A year after Bob’s death, Lauren bought the dock and marina. She and her grandson lived on a two-hundred-acre farm about two miles away. They had a stable and three horses. It was a good life. The dock was making a little money. Lauren couldn’t complain. Her parents had recently moved to Heath, near Paducah. She was living on their farm. Her dad had decided to move into the city when it got too hard to climb up on a tractor. Her mother hadn’t minded at all. She’d jumped at the chance to leave the country.
The dock was still bumping up and down in the rough water. Lauren got a pair of binoculars and focused on the big dam that loomed two miles in the distance. It stretched nearly a mile and a half across the north end of the lake. Kentucky Route 41, a two-lane blacktop, ran right along the top of it.
Lauren couldn’t believe what she was seeing. Huge waves were slamming up over the rim of the dam. It looked as though the water was washing right over the highway. She’d never seen anything like that before.
SANTA MONICA
JANUARY 10
8:49 A.M.
ELIZABETH HOLLERAN HAD GOTTEN UP MUCH later than usual. She slipped into a pair of khaki chinos and a denim shirt and went into the kitchen to make a pot of coffee. She normally drank decaf, but not this morning. Groggy with fatigue, she needed a jolt of the real thing. She’d crawled into bed shortly after 3:00 a.m., then had awakened twice, unable to sleep, too agitated by Otto Prable’s video and the data she’d seen at his office.
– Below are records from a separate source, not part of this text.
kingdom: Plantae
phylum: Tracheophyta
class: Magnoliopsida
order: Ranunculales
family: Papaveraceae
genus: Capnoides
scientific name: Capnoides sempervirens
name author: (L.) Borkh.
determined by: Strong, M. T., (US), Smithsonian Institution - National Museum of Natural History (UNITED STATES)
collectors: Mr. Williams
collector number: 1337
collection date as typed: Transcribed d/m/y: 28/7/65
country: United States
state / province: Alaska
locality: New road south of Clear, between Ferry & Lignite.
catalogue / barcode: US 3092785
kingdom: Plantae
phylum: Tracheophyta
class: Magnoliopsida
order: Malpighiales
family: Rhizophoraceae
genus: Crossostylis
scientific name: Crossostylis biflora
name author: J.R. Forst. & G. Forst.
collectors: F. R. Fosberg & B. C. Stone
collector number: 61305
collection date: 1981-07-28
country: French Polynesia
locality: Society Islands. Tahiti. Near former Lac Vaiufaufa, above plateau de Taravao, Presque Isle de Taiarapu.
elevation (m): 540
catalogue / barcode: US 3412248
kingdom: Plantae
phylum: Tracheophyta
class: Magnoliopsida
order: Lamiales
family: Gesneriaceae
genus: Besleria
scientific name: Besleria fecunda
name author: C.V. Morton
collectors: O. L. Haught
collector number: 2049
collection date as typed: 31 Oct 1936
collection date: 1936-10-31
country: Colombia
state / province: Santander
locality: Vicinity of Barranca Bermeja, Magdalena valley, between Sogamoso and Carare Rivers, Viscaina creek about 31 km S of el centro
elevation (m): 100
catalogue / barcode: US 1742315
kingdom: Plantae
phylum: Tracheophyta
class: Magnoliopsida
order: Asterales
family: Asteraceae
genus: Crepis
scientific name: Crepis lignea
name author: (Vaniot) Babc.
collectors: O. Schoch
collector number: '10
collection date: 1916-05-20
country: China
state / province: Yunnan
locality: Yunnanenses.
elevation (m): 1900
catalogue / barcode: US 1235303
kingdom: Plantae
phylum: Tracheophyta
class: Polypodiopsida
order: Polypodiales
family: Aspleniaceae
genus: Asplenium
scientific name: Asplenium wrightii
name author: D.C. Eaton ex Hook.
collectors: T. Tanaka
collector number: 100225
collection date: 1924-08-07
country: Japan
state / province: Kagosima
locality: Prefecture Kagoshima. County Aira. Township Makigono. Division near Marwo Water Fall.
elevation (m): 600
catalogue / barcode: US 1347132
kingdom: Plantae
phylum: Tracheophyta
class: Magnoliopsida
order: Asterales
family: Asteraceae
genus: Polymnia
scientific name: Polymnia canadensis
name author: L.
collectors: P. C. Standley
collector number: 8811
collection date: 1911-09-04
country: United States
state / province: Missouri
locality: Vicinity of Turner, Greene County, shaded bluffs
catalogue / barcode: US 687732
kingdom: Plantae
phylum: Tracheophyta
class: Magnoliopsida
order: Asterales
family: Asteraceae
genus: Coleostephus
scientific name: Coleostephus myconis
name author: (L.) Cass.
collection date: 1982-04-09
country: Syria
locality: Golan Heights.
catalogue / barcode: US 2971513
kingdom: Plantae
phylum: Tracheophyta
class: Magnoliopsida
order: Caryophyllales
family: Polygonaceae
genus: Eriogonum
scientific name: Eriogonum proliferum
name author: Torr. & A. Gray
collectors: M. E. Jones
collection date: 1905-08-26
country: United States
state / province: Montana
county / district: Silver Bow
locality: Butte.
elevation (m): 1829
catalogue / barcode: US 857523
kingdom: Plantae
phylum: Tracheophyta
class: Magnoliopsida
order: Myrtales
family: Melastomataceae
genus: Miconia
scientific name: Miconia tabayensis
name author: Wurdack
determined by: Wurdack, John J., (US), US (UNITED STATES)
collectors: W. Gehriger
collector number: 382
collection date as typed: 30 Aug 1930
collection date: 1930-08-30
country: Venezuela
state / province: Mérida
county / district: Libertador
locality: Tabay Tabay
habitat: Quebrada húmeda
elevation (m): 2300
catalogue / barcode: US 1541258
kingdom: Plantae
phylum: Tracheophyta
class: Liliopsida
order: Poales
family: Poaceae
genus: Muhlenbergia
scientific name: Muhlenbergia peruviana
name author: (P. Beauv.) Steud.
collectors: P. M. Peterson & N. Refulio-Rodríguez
Holleran was trained to be extremely skeptical about any purported earthquake prediction. It was an inbred, almost instinctive defense mechanism. There were too many well-meaning incompetents. Too many psychics. Too many wild-eyed quacks ready to come out of the woodwork and forecast a big quake. She’d come by her skepticism naturally. Her father was a retired biologist who’d taught at Northwestern for nearly thirty years. What she knew about the rigors of the scientific method and self-discipline she owed to him. He’d trained her to rely solely on her own observations and verifiable facts; nothing else mattered. Nothing.
Holleran wanted to go over Prable’s data again and examine it carefully with all the critical skepticism she could muster. She wanted to do her best to find the holes that would quickly disprove it. There was bound to be a miscalculation or false assumption on his part, but it might take her days of hard work to ferret it out and she didn’t have any time to spare.
She needed to call Jim Dietz. She’d meant to do that yesterday, but had completely forgotten once she started looking at Prable’s data. Their plan had been to work the trench at Point Arguello for another two or three days, depending on the weather.
Holleran turned on the radio and got out some breakfast dishes. By then it was past 8:00. Time for the news. She caught something about a strong quake with damage and injuries near Memphis. Holleran dropped her cereal dish in her haste to turn up the volume. Milk and cornflakes splashed onto the tile floor.